Tiffany Field, professora no Centro Mailman de Desenvolvimento Infantil, da Escola de Medicina Miller da Universidade de Miami, diz acreditar que a epidemia de solidão pode ser atribuída em parte ao uso excessivo das redes sociais. “As pessoas estão tão ocupadas com os seus telemóveis em todo o lado”, afirma. “Quando se vai à praia, as pessoas estão juntas, mas ao telemóvel. Se nos sentarmos num parque ou à beira da piscina, vemos a mesma coisa.”
Estar ao telemóvel ou ao computador com alguém não substitui a interação social de partilhar tempo fisicamente com a outra pessoa, salienta. “É muito angustiante ver que as pessoas vivem sozinhas e se dedicam a atividades individuais e não a atividades de grupo. Nos nossos estudos, vemos que a depressão e a solidão acompanham-se e é como um ovo e uma galinha. Algumas pessoas deprimidas tornam-se solitárias e outras solitárias tornam-se deprimidas.”
Como as redes sociais alimentam a solidão
Field estudou também os efeitos do tato nos seres humanos e os muitos benefícios que traz para a sua saúde. Num estudo que realizou, juntamente com os seus alunos, antes da pandemia da COVID-19, observou-se que as pessoas em portas de aeroportos à espera de um voo estavam ao telemóvel 76% do tempo e tocavam-se umas às outras apenas 4% do tempo. Entre elas estavam pessoas que viajavam juntas, casais e famílias com crianças.
Não tocar ou não ser tocado pode ser prejudicial para a saúde, observa Field. “Há problemas físicos que se relacionam com a solidão. As pessoas que estão sozinhas raramente se tocam e isso é um problema real porque a privação do toque leva ao aumento das hormonas do stress e à diminuição da serotonina, que ajuda na depressão. Os efeitos físicos não são bons e podem aumentar os problemas cognitivos.”
Alyse Lancaster, professora da Escola de Comunicação, é especialista em redes sociais e afirma que a pandemia do coronavírus e a sua aplicação ao isolamento e distanciamento social exacerbaram a epidemia de solidão. “Durante a pandemia, estávamos realmente dependentes do nosso computador. As aulas eram online, os casamentos eram online, até os funerais eram online”, afirma. “Assim, à medida que saímos lentamente da pandemia, muitas pessoas estavam tão habituadas a estar aos seus telemóveis, portáteis e computadores que é difícil fazer a transição para a vida real.”

[Entradas de dados guardadas]
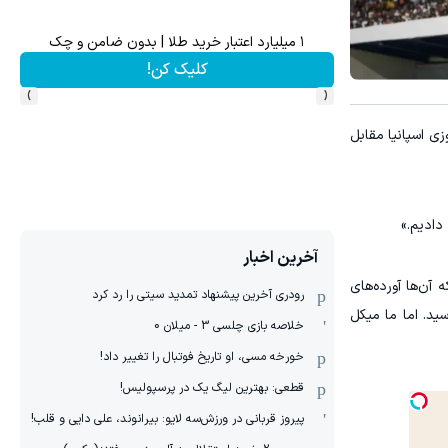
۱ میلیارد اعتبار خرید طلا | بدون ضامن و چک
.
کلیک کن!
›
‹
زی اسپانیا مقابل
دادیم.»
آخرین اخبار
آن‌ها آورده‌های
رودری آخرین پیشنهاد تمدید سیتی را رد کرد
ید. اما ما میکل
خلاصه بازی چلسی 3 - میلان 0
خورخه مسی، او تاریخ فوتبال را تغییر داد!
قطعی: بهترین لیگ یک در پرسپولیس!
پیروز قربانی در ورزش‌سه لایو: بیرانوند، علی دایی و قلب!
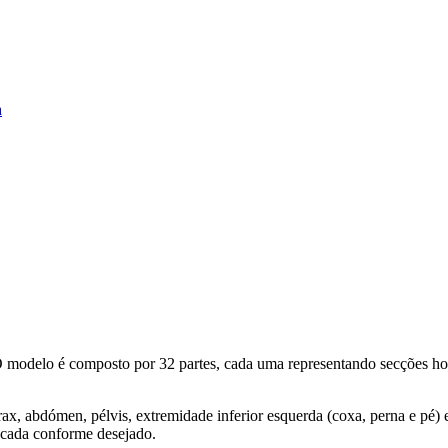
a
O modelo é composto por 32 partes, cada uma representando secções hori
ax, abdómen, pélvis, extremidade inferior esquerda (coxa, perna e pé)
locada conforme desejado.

Tarefa A -
Resuma em duas frases o texto sobre a solidão.
Tarefa B -
Transcreva do texto sobre a solidão o trecho que vai de “Como as redes” até “famílias com crianças.”, inclusive.
Tarefa C -
Segundo o texto sobre a solidão, que percentagem do tempo passavam ao telemóvel as pessoas observadas nas portas de aeroportos no estudo de Field?
As linhas não fazem falta para resolver o exercício.

Resposta escrita A -
Tiffany Field, da Universidade de Miami, atribui a epidemia de solidão em parte ao uso excessivo das redes sociais e afirma que estar ao telemóvel com alguém não substitui partilhar tempo fisicamente, acrescentando que a privação do toque aumenta as hormonas do stress e diminui a serotonina. Alyse Lancaster, especialista em redes sociais, diz que a pandemia do coronavírus exacerbou a solidão, porque muitas pessoas se habituaram tanto aos telemóveis, portáteis e computadores que lhes custa fazer a transição para a vida real.

Resposta escrita B -
Como as redes sociais alimentam a solidão
Field estudou também os efeitos do tato nos seres humanos e os muitos benefícios que traz para a sua saúde. Num estudo que realizou, juntamente com os seus alunos, antes da pandemia da COVID-19, observou-se que as pessoas em portas de aeroportos à espera de um voo estavam ao telemóvel 76% do tempo e tocavam-se umas às outras apenas 4% do tempo. Entre elas estavam pessoas que viajavam juntas, casais e famílias com crianças.

Resposta escrita C -
Passavam 76% do tempo ao telemóvel.